Paint & Paper Library sits at the premium end, and for the right project it earns its keep. The headline feature is the Architectural Colours system — colours built in graduated tonal strengths (the Roman numerals, I through V) so you can use the same hue at different intensities across a room. Skirtings darker, walls mid, ceiling palest — all in the same family, all working in harmony. That's the trick that makes a P&PL scheme feel considered rather than cobbled together.
In FiniSpec's library there are 186 P&PL colours, and the strongest families are exactly where the brand shines: greens (34), neutrals (33), whites (31) and greys (24). If you're after a calm, layered, slightly architectural feel, this is fertile ground.
Three to know:
- Slate IV — a proper deep, moody grey-blue that holds its nerve on a feature wall or panelling.

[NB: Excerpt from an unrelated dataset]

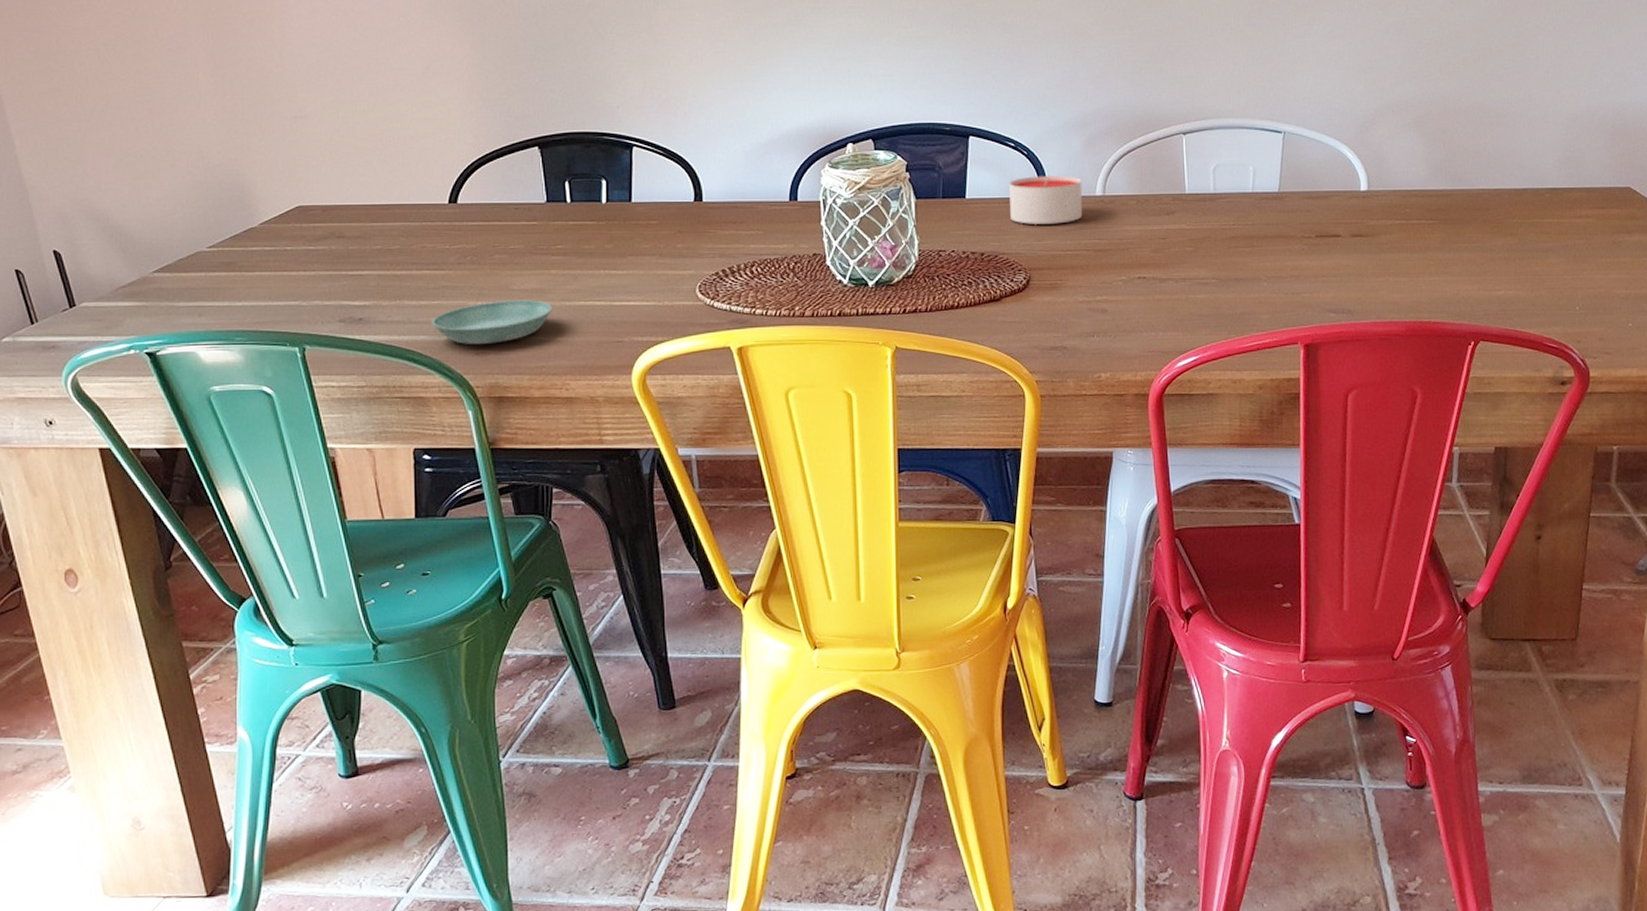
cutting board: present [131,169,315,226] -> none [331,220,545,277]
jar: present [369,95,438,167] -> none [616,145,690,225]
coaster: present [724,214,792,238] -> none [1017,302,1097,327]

- Lead II — a softer, mid-strength grey that behaves beautifully as a whole-room colour without going cold.
- Paper III — a warm, useable off-white that's a sensible partner to either of the above in a tonal scheme.
The "but is it worth it over Farrow & Ball or Little Greene?" question is fair. Honestly, on raw pigment quality and coverage, P&PL, F&B and Little Greene are all in the same top tier — you're not paying for better paint than those rivals, you're paying for the tonal system and the slightly more restrained, designer-led palette. If that system isn't central to your scheme, you'd get equal quality from Little Greene or Mylands.
Practical advice: don't buy P&PL on reputation alone. Order sample pots, paint A2 boards, and specifically test the tonal steps next to each other — that's the whole point of the brand, and it's where it justifies the premium. If you just want one good colour on four walls, save your money.